The volunteers stood at their sides, like proud parents. “Remember to say thank you!” they instructed.
“Sometimes I say I haven’t gotten any candy so that I get more,” confided Michael Jackson to one of her leaders.
The students in the Quad who volunteered to have candy on hand were eager to welcome the little guests. “We miss doing this at home,” Cabot resident Nan R. Du ’12 said.
“I would absolutely do it again. It makes me feel like I’m living at home,” Cabot resident tutor Richard Johnston said.
Program directors said bringing their students to Harvard’s campus allows them to celebrate Halloween safely—an opportunity they may otherwise not have.
“Most of these kids won’t go trick-or-treating on Halloween. Many of them live in apartment buildings in Chinatown, which is not conducive to trick-or-treating,” said Lydia Krooss, a sophomore at Wellesley and one of the heads of Chinatown After School. “A lot of the kids are from immigrant families—the idea of trick-or-treating seems kind of strange.”
“Chinatown is very crowded and safety is a big issue for the younger ones,” said John Z. Zhao ’12, another head of Chinatown After School.
On Friday, Mission Hill volunteers gathered in the Quad to shepherd their students from dorm to dorm as they wildly shouted trick-or-treat songs.
“Maybe this will tire them out before the sleepover,” one volunteer suggested with a shrug.
A LASTING TRADITION
Though PBHA’s trick-or-treating events are one of the few ongoing Halloween traditions at Harvard, there is virtually no institutional record of their inception.
None of the heads of the programs interviewed knew which of the groups had started the trick-or-treating tradition.
PBHA Director of Programs Robert J. Bridgeman said the trick-or-treating traditions began before he arrived at PBHA 15 years ago.

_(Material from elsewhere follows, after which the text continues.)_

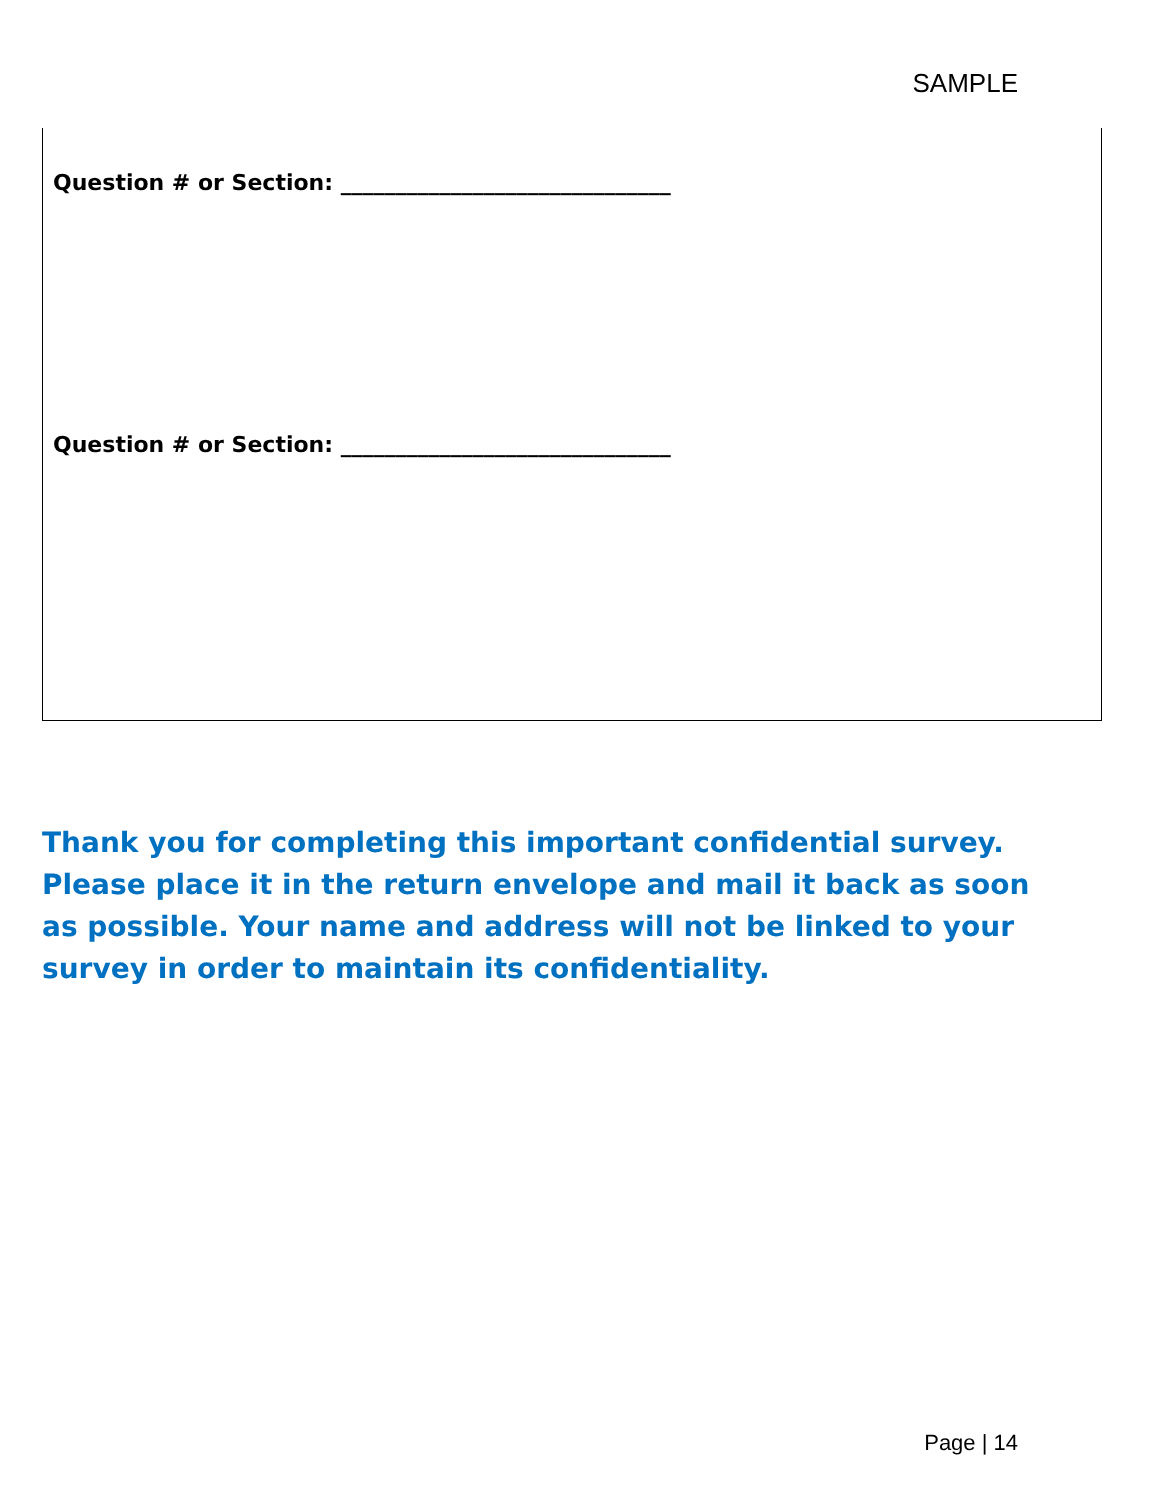SAMPLE
Question # or Section: ______________________________
Question # or Section: ______________________________
Thank you for completing this important confidential survey. Please place it in the return envelope and mail it back as soon as possible. Your name and address will not be linked to your survey in order to maintain its confidentiality.
Page | 14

While the origins of this tradition remain unclear, it is one of the few annual Halloween activities that still continues today.
For example, Harvard Crimson editors used to trick-or-treat at the homes of deans and administrators each Halloween and compare their candy offerings, according to Professor of Folklore and Mythology Stephen A. Mitchell and The Crimson’s archives. But the last record of Crimson trick-or-treating was in 1993.

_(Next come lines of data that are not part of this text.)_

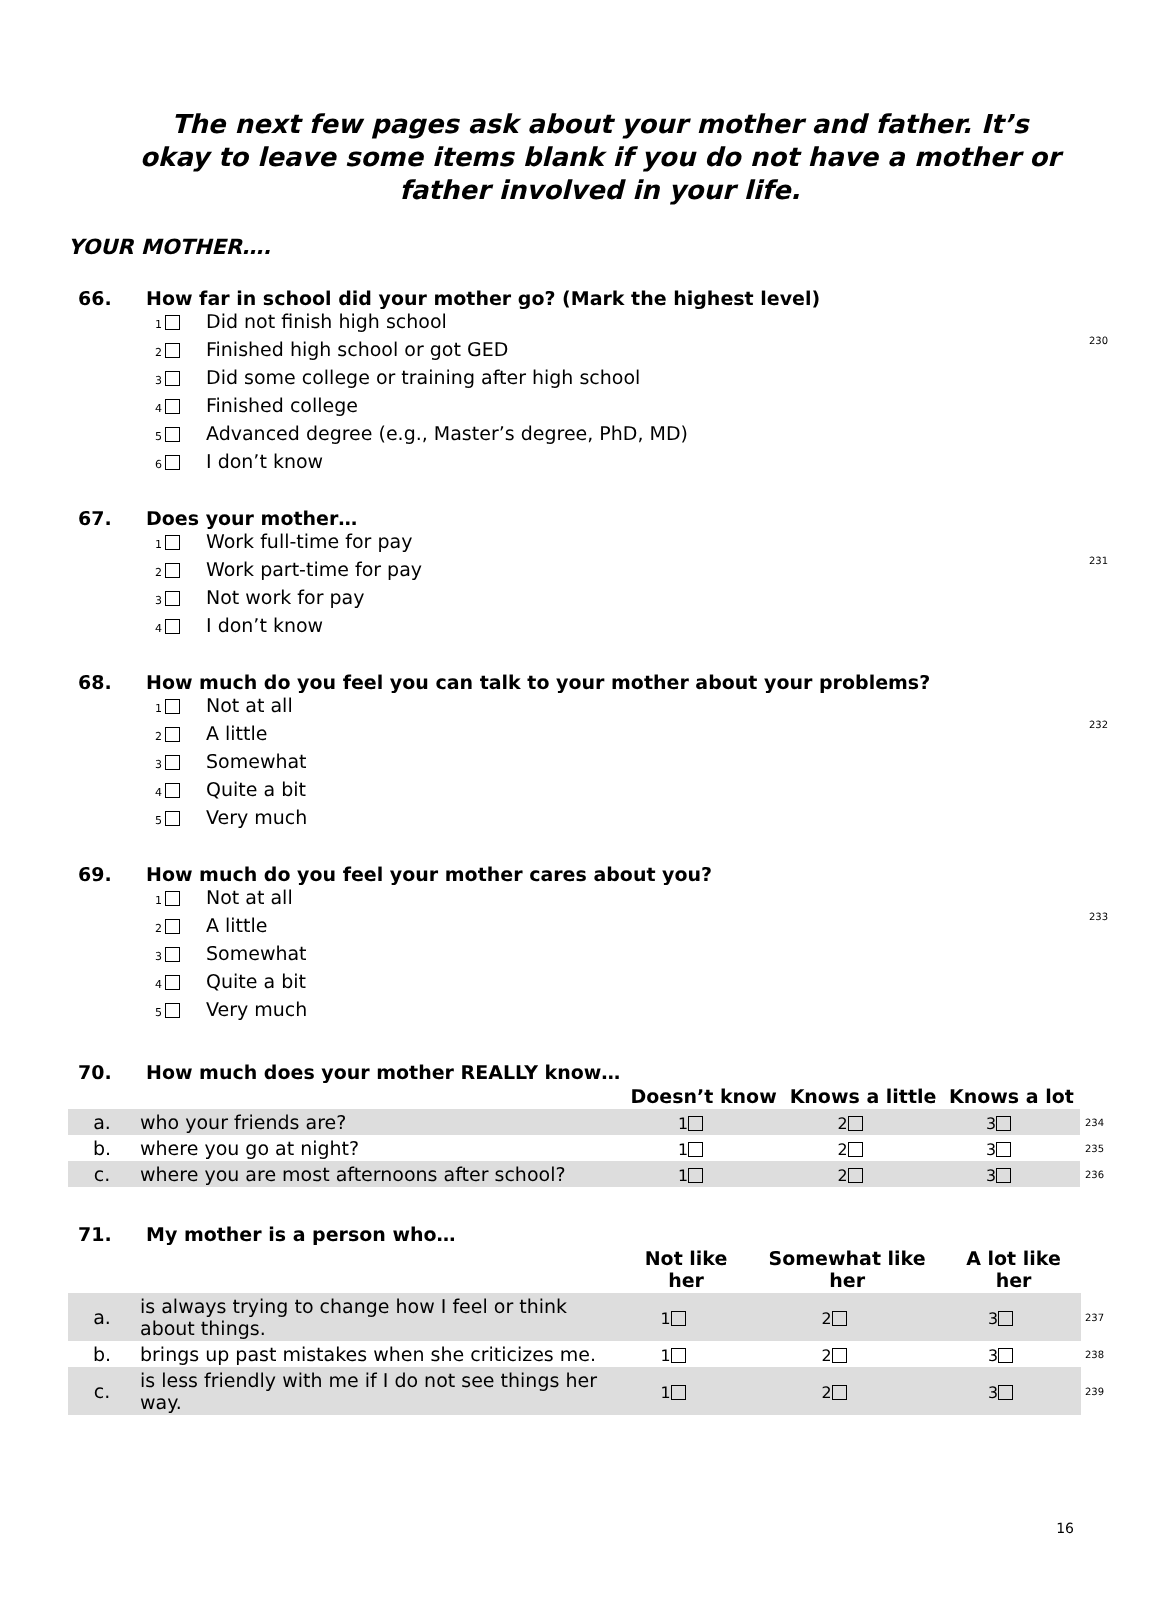The next few pages ask about your mother and father. It’s okay to leave some items blank if you do not have a mother or father involved in your life.
YOUR MOTHER….
66. How far in school did your mother go? (Mark the highest level)
230
1 Did not finish high school
2 Finished high school or got GED
3 Did some college or training after high school
4 Finished college
5 Advanced degree (e.g., Master’s degree, PhD, MD)
6 I don’t know
67. Does your mother…
231
1 Work full-time for pay
2 Work part-time for pay
3 Not work for pay
4 I don’t know
68. How much do you feel you can talk to your mother about your problems?
232
1 Not at all
2 A little
3 Somewhat
4 Quite a bit
5 Very much
69. How much do you feel your mother cares about you?
233
1 Not at all
2 A little
3 Somewhat
4 Quite a bit
5 Very much
70. How much does your mother REALLY know…
| | | Doesn’t know | Knows a little | Knows a lot | |
| --- | --- | --- | --- | --- | --- |
| a. | who your friends are? | 1 | 2 | 3 | 234 |
| b. | where you go at night? | 1 | 2 | 3 | 235 |
| c. | where you are most afternoons after school? | 1 | 2 | 3 | 236 |
71. My mother is a person who…
| | | Not like her | Somewhat like her | A lot like her | |
| --- | --- | --- | --- | --- | --- |
| a. | is always trying to change how I feel or think about things. | 1 | 2 | 3 | 237 |
| b. | brings up past mistakes when she criticizes me. | 1 | 2 | 3 | 238 |
| c. | is less friendly with me if I do not see things her way. | 1 | 2 | 3 | 239 |
16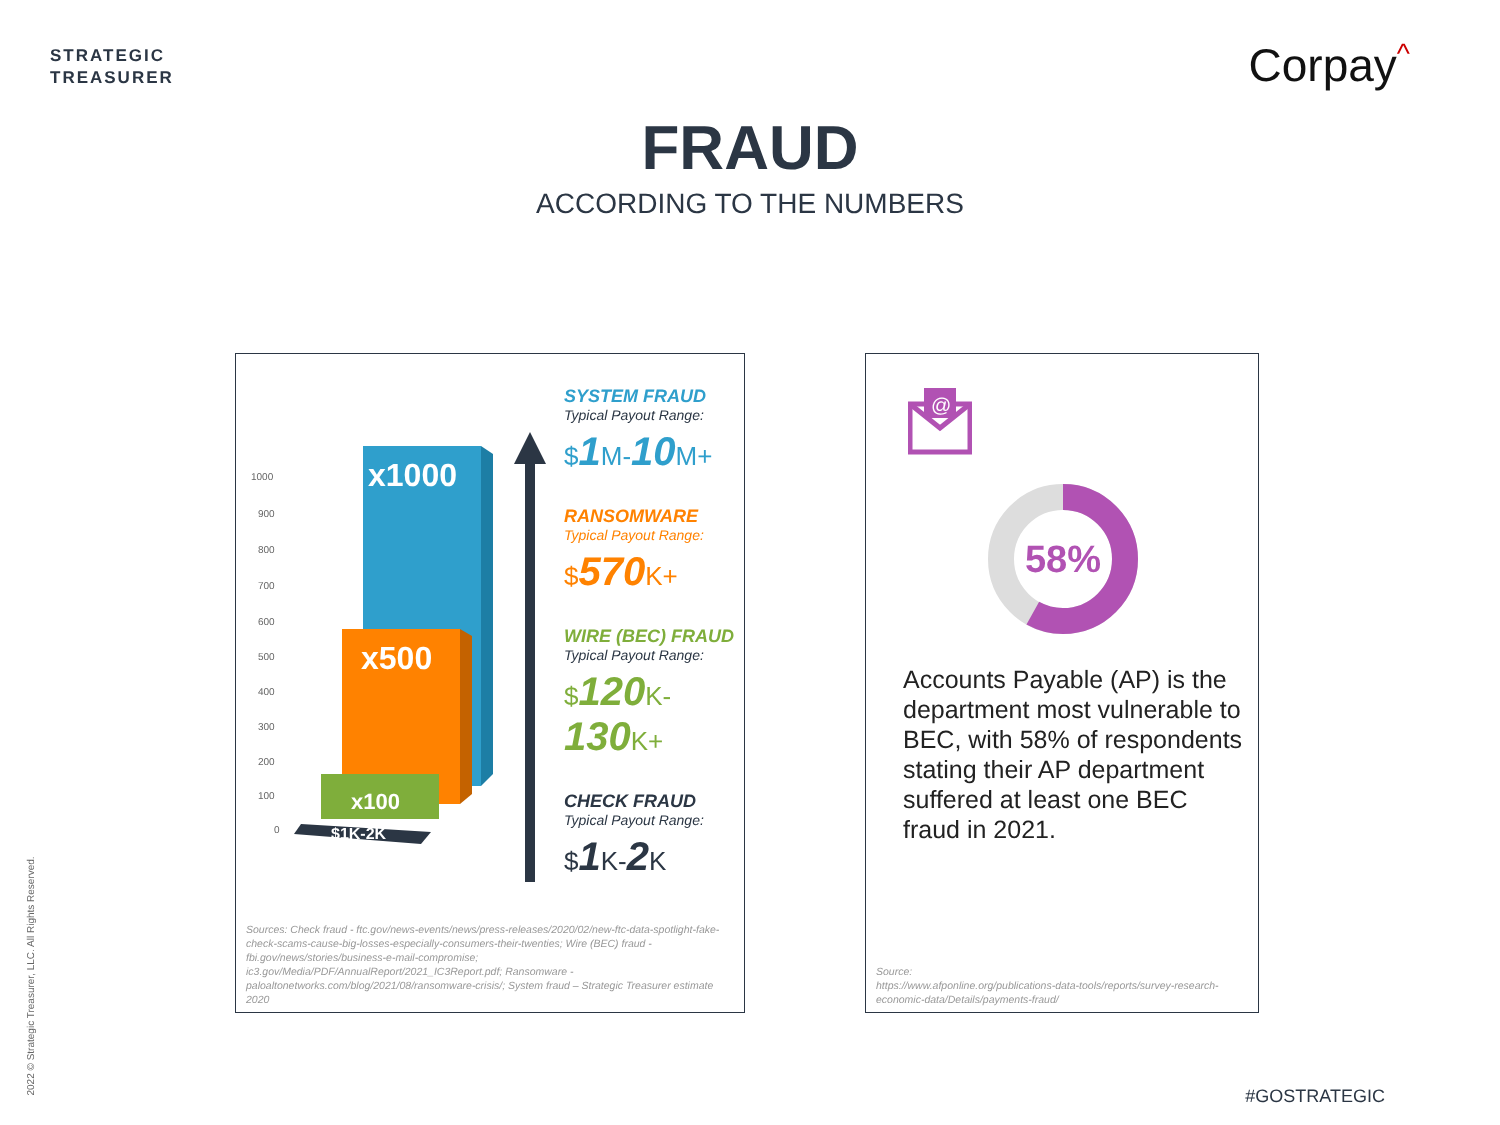STRATEGIC
TREASURER
Corpay^
FRAUD
ACCORDING TO THE NUMBERS
1000
900
800
700
600
500
400
300
200
100
0
x1000
x500
x100
$1K-2K
SYSTEM FRAUD
Typical Payout Range:
$1 M-10 M+
RANSOMWARE
Typical Payout Range:
$570 K+
WIRE (BEC) FRAUD
Typical Payout Range:
$120 K-
130 K+
CHECK FRAUD
Typical Payout Range:
$1 K-2 K
Sources: Check fraud - ftc.gov/news-events/news/press-releases/2020/02/new-ftc-data-spotlight-fake-check-scams-cause-big-losses-especially-consumers-their-twenties; Wire (BEC) fraud - fbi.gov/news/stories/business-e-mail-compromise; ic3.gov/Media/PDF/AnnualReport/2021_IC3Report.pdf; Ransomware - paloaltonetworks.com/blog/2021/08/ransomware-crisis/; System fraud – Strategic Treasurer estimate 2020
@
58%
Accounts Payable (AP) is the department most vulnerable to BEC, with 58% of respondents stating their AP department suffered at least one BEC fraud in 2021.
Source:
https://www.afponline.org/publications-data-tools/reports/survey-research-economic-data/Details/payments-fraud/
2022 © Strategic Treasurer, LLC. All Rights Reserved.
#GOSTRATEGIC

Mitchell said he recalled Halloween events taking place in the upperclassmen Houses, but didn’t remember any annual traditions.

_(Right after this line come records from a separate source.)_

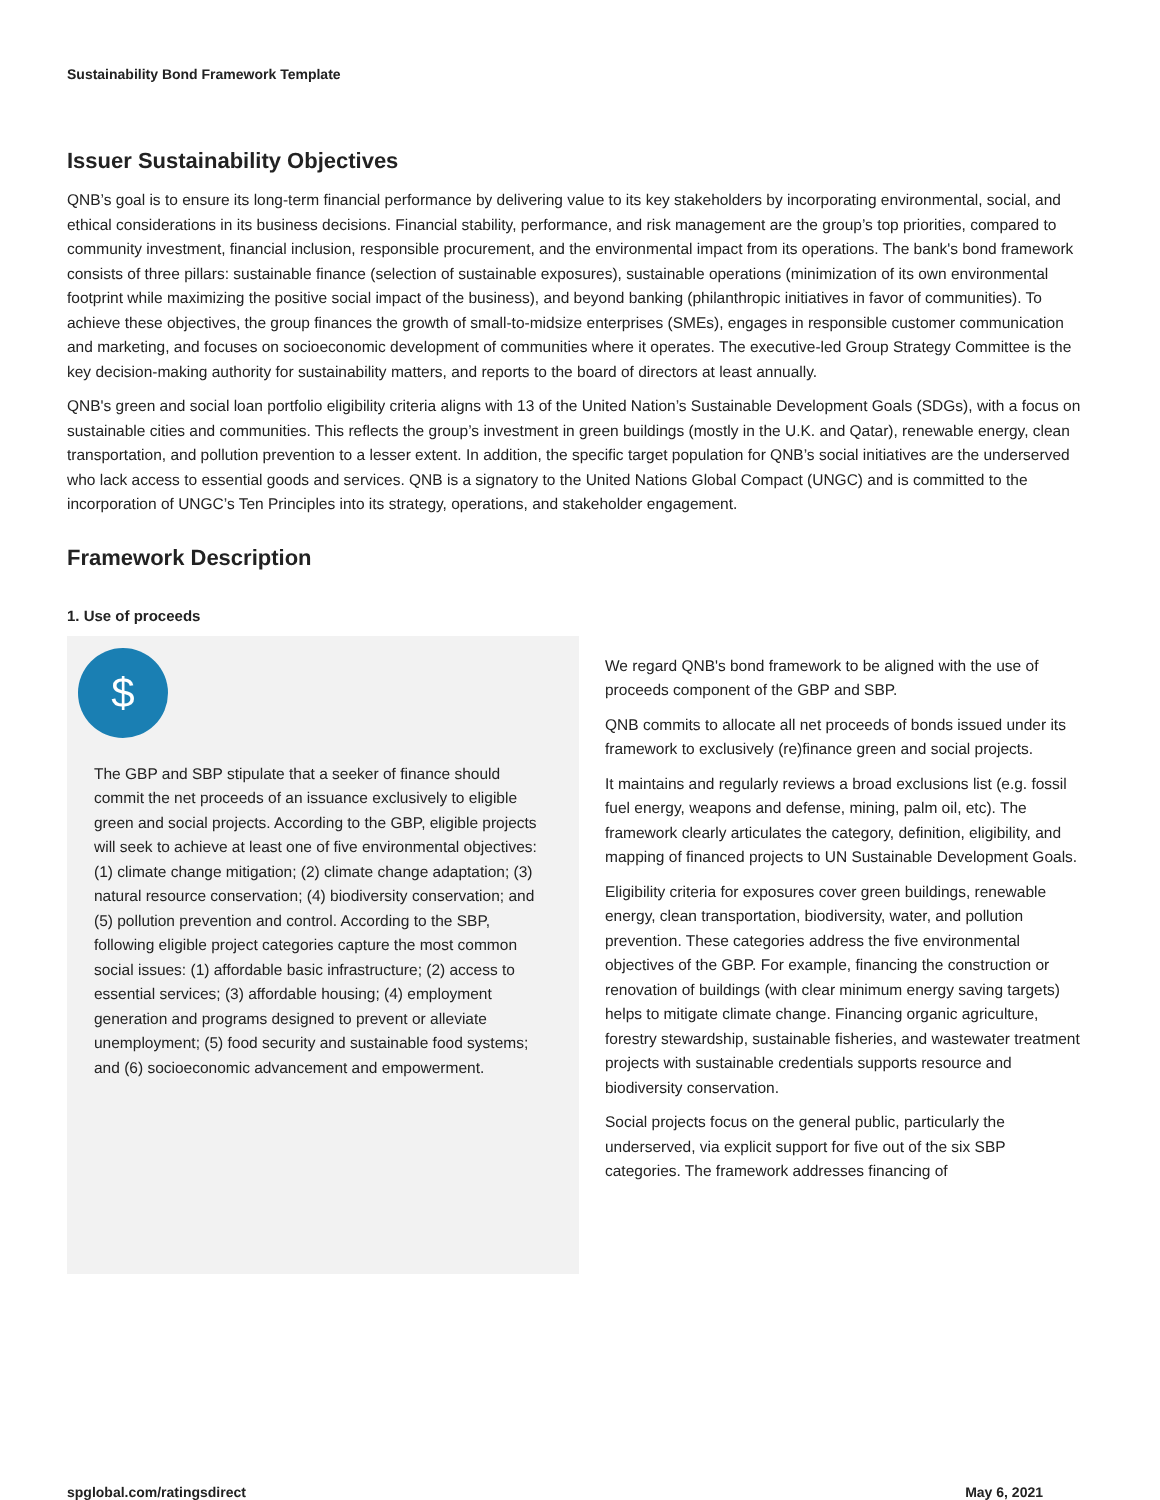Sustainability Bond Framework Template
Issuer Sustainability Objectives
QNB’s goal is to ensure its long-term financial performance by delivering value to its key stakeholders by incorporating environmental, social, and ethical considerations in its business decisions. Financial stability, performance, and risk management are the group’s top priorities, compared to community investment, financial inclusion, responsible procurement, and the environmental impact from its operations. The bank's bond framework consists of three pillars: sustainable finance (selection of sustainable exposures), sustainable operations (minimization of its own environmental footprint while maximizing the positive social impact of the business), and beyond banking (philanthropic initiatives in favor of communities). To achieve these objectives, the group finances the growth of small-to-midsize enterprises (SMEs), engages in responsible customer communication and marketing, and focuses on socioeconomic development of communities where it operates. The executive-led Group Strategy Committee is the key decision-making authority for sustainability matters, and reports to the board of directors at least annually.
QNB's green and social loan portfolio eligibility criteria aligns with 13 of the United Nation’s Sustainable Development Goals (SDGs), with a focus on sustainable cities and communities. This reflects the group’s investment in green buildings (mostly in the U.K. and Qatar), renewable energy, clean transportation, and pollution prevention to a lesser extent. In addition, the specific target population for QNB’s social initiatives are the underserved who lack access to essential goods and services. QNB is a signatory to the United Nations Global Compact (UNGC) and is committed to the incorporation of UNGC’s Ten Principles into its strategy, operations, and stakeholder engagement.
Framework Description
1. Use of proceeds
$
The GBP and SBP stipulate that a seeker of finance should commit the net proceeds of an issuance exclusively to eligible green and social projects. According to the GBP, eligible projects will seek to achieve at least one of five environmental objectives: (1) climate change mitigation; (2) climate change adaptation; (3) natural resource conservation; (4) biodiversity conservation; and (5) pollution prevention and control. According to the SBP, following eligible project categories capture the most common social issues: (1) affordable basic infrastructure; (2) access to essential services; (3) affordable housing; (4) employment generation and programs designed to prevent or alleviate unemployment; (5) food security and sustainable food systems; and (6) socioeconomic advancement and empowerment.
We regard QNB's bond framework to be aligned with the use of proceeds component of the GBP and SBP.
QNB commits to allocate all net proceeds of bonds issued under its framework to exclusively (re)finance green and social projects.
It maintains and regularly reviews a broad exclusions list (e.g. fossil fuel energy, weapons and defense, mining, palm oil, etc). The framework clearly articulates the category, definition, eligibility, and mapping of financed projects to UN Sustainable Development Goals.
Eligibility criteria for exposures cover green buildings, renewable energy, clean transportation, biodiversity, water, and pollution prevention. These categories address the five environmental objectives of the GBP. For example, financing the construction or renovation of buildings (with clear minimum energy saving targets) helps to mitigate climate change. Financing organic agriculture, forestry stewardship, sustainable fisheries, and wastewater treatment projects with sustainable credentials supports resource and biodiversity conservation.
Social projects focus on the general public, particularly the underserved, via explicit support for five out of the six SBP categories. The framework addresses financing of
spglobal.com/ratingsdirect May 6, 2021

Dean of Freshman Thomas A. Dingman ’67 said institutionally-sponsored events for students, and occasionally, department-sponsored events for faculty families, are held from year to year.
Until a new tradition takes hold, it looks like the kids will be here to stay. “Everyone just likes it so much and it works so well, that I can’t imagine wanting to end it,” Krooss said.